Public blockchains[0] are not known to scale either. I can open a Twitter account for free and publish a signature right now, and do it on several other platforms at the same time to have some kind of redundancy.

I only care about the medium being tamper-proof to be able to prove the signature is at least this old (if it's in a certain block, the signature was made before this block. If it's in a certain message on Twitter, it was made before this message).

So from first principles, blockchains brings this theoretically better time-stamping mechanism, because somebody controlling Twitter could change timestamps there, while nobody could on a blockchain. In practice though, the redundancy is enough, and it's hard to change something people care about on the Internet without people noticing.

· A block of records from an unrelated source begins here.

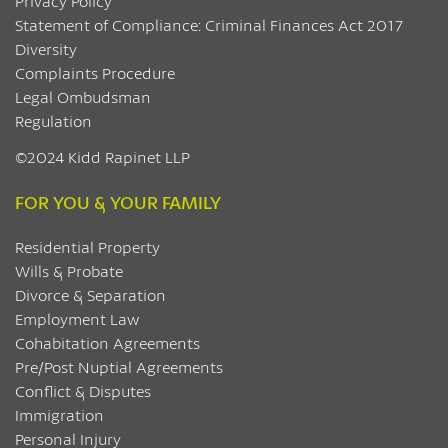
Privacy Policy
Statement of Compliance: Criminal Finances Act 2017
Diversity
Complaints Procedure
Legal Ombudsman
Regulation
©2024 Kidd Rapinet LLP
FOR YOU & YOUR FAMILY
Residential Property
Wills & Probate
Divorce & Separation
Employment Law
Cohabitation Agreements
Pre/Post Nuptial Agreements
Conflict & Disputes
Immigration
Personal Injury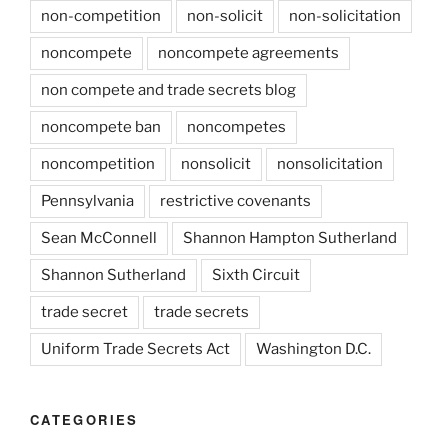
non-competition
non-solicit
non-solicitation
noncompete
noncompete agreements
non compete and trade secrets blog
noncompete ban
noncompetes
noncompetition
nonsolicit
nonsolicitation
Pennsylvania
restrictive covenants
Sean McConnell
Shannon Hampton Sutherland
Shannon Sutherland
Sixth Circuit
trade secret
trade secrets
Uniform Trade Secrets Act
Washington D.C.
CATEGORIES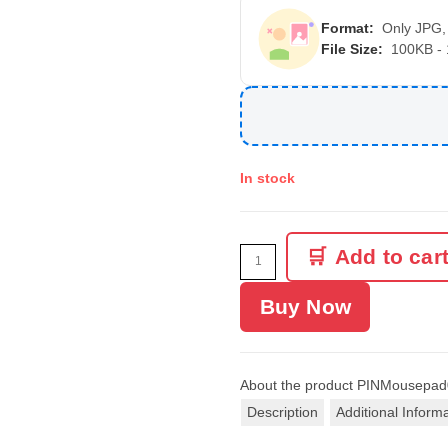
Format:
Only JPG,
File Size:
100KB -
In stock
Add to car
Buy Now
About the product
PINMousepad
Description
Additional Inform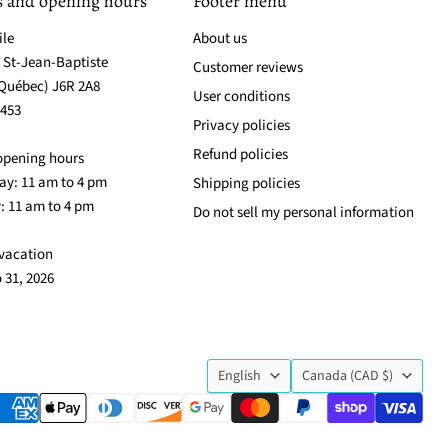
s and opening hours
Footer menu
ile
About us
. St-Jean-Baptiste
Customer reviews
(Québec) J6R 2A8
User conditions
3453
Privacy policies
Refund policies
opening hours
y: 11 am to 4 pm
Shipping policies
: 11 am to 4 pm
Do not sell my personal information
vacation
o 31, 2026
Language
Country
English
Canada
(CAD $)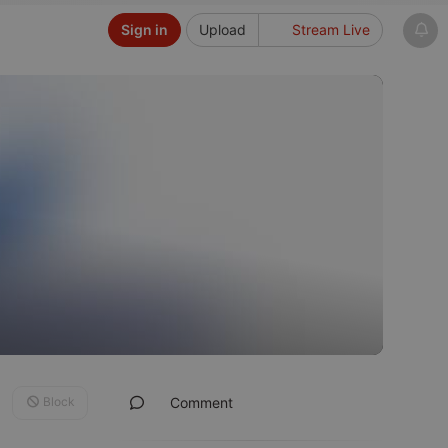
Sign in
Upload
Stream Live
Block
Comment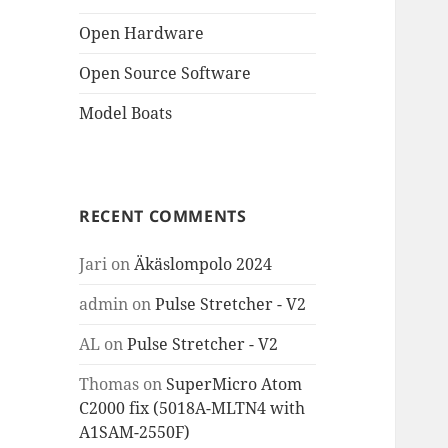
Open Hardware
Open Source Software
Model Boats
RECENT COMMENTS
Jari
on
Äkäslompolo 2024
admin
on
Pulse Stretcher - V2
AL
on
Pulse Stretcher - V2
Thomas
on
SuperMicro Atom
C2000 fix (5018A-MLTN4 with
A1SAM-2550F)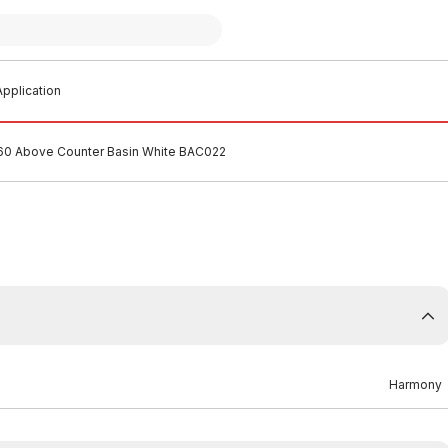
pplication
0 Above Counter Basin White BAC022
Harmony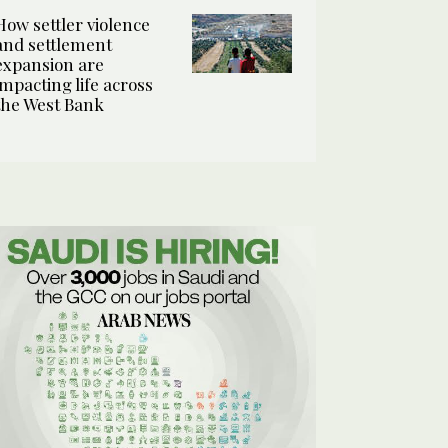
How settler violence
and settlement
expansion are
impacting life across
the West Bank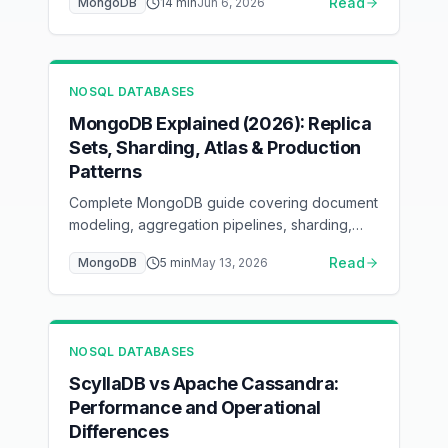
Read
MongoDB
14
min
Jun 6, 2026
the ESR rule, keep the working set in the
WiredTiger cache, pool connections, and
scale reads with secondaries and sharding —
with flow diagrams for each layer.
NOSQL DATABASES
MongoDB Explained (2026): Replica
Sets, Sharding, Atlas & Production
Patterns
Complete MongoDB guide covering document
modeling, aggregation pipelines, sharding,
replication, and Atlas deployment. Learn when
Read
MongoDB
5
min
May 13, 2026
MongoDB is the right choice for your
application.
NOSQL DATABASES
ScyllaDB vs Apache Cassandra:
Performance and Operational
Differences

Overall this use-case somewhat legit (more legit than most), but it's a niche within a niche.

[0]: as defined in https://www.schneier.com/essays/archives/2019/02/theres_no_g...

1 comments

I don't think redundancy is a clean solve. It might give more confidence to the message time stamp to see the same message replicated across 10 different websites, but this does not scale. Eventually if you do aim for a distributed database you end up down the path of consensus mechanisms and blockchains.

What I outlined is unlikely to ever be realistic on a L1, but recursive zk rollups that post proofs to L1 do scale very well and have strong security and tamper-proof guarantees.